▸ **Try it**:
Return each line of the listing that follows in which the string "Right" can be found.

▸ **Material to process**:

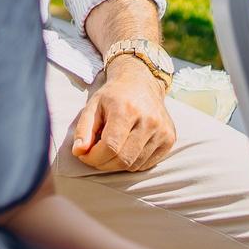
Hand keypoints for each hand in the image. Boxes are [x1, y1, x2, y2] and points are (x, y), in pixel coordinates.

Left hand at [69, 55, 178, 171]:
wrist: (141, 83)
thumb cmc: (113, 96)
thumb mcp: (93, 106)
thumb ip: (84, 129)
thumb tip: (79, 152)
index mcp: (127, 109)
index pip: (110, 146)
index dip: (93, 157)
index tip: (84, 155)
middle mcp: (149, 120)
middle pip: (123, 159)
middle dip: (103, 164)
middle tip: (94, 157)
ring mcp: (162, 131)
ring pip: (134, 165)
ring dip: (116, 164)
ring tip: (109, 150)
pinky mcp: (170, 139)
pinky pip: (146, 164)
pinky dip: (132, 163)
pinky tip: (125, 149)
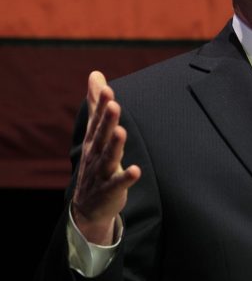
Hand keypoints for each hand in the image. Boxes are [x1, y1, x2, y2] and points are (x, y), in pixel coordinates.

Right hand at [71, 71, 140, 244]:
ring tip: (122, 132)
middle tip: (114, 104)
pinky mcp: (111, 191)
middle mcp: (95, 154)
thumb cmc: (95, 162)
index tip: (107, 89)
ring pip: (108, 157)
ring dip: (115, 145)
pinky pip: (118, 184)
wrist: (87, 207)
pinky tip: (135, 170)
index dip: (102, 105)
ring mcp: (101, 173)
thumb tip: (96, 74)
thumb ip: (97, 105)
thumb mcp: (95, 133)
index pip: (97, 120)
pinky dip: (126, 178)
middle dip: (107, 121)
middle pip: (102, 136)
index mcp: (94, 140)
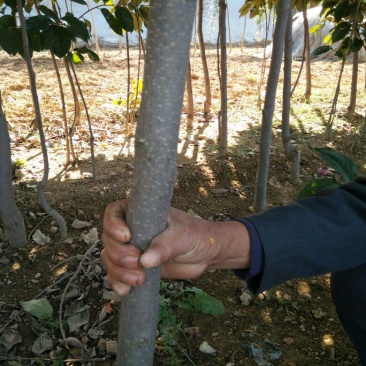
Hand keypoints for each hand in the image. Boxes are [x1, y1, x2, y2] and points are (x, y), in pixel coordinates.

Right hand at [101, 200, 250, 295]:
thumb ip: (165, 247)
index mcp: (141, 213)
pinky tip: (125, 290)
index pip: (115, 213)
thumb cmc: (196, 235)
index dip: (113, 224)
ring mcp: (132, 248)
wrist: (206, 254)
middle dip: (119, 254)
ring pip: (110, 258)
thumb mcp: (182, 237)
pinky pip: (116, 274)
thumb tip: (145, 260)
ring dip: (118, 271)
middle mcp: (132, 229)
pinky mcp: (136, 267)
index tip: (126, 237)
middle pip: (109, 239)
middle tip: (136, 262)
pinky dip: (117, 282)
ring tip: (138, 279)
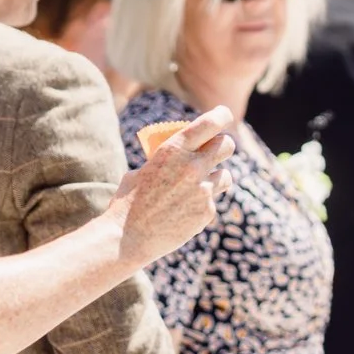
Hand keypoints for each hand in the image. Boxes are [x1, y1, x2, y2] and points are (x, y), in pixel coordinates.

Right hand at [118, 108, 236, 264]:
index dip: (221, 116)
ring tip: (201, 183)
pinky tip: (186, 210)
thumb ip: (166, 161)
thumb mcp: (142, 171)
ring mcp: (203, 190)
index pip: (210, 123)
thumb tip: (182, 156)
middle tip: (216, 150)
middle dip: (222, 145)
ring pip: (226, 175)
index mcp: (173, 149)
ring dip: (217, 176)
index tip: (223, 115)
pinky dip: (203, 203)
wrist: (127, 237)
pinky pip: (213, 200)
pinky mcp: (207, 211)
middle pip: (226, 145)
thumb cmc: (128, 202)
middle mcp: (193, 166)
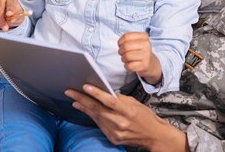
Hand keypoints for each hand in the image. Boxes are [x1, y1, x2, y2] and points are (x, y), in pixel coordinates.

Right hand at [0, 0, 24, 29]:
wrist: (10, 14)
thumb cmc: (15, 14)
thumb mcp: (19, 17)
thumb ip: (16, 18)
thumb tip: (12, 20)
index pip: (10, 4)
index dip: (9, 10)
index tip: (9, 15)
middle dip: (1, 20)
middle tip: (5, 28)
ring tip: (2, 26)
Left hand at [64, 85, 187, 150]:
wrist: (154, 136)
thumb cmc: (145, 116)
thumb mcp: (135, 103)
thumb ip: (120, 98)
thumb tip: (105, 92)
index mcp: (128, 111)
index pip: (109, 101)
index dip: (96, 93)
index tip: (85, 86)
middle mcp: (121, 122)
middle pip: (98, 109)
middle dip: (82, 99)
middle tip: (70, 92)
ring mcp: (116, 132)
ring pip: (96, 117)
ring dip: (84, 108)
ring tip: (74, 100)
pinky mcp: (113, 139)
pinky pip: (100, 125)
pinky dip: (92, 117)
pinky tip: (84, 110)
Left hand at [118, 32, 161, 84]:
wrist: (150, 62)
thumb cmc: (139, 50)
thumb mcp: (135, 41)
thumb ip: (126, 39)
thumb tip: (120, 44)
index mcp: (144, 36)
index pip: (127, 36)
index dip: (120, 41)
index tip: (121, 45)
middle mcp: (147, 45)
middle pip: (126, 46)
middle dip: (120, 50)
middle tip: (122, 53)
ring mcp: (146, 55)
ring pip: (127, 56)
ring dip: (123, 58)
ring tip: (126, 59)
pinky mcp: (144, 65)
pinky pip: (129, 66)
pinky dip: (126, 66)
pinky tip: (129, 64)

▸ **Exercise output**:
Right hand at [71, 71, 140, 244]:
Right hand at [101, 200, 250, 295]:
Right hand at [118, 108, 236, 264]:
Right hand at [0, 0, 24, 29]:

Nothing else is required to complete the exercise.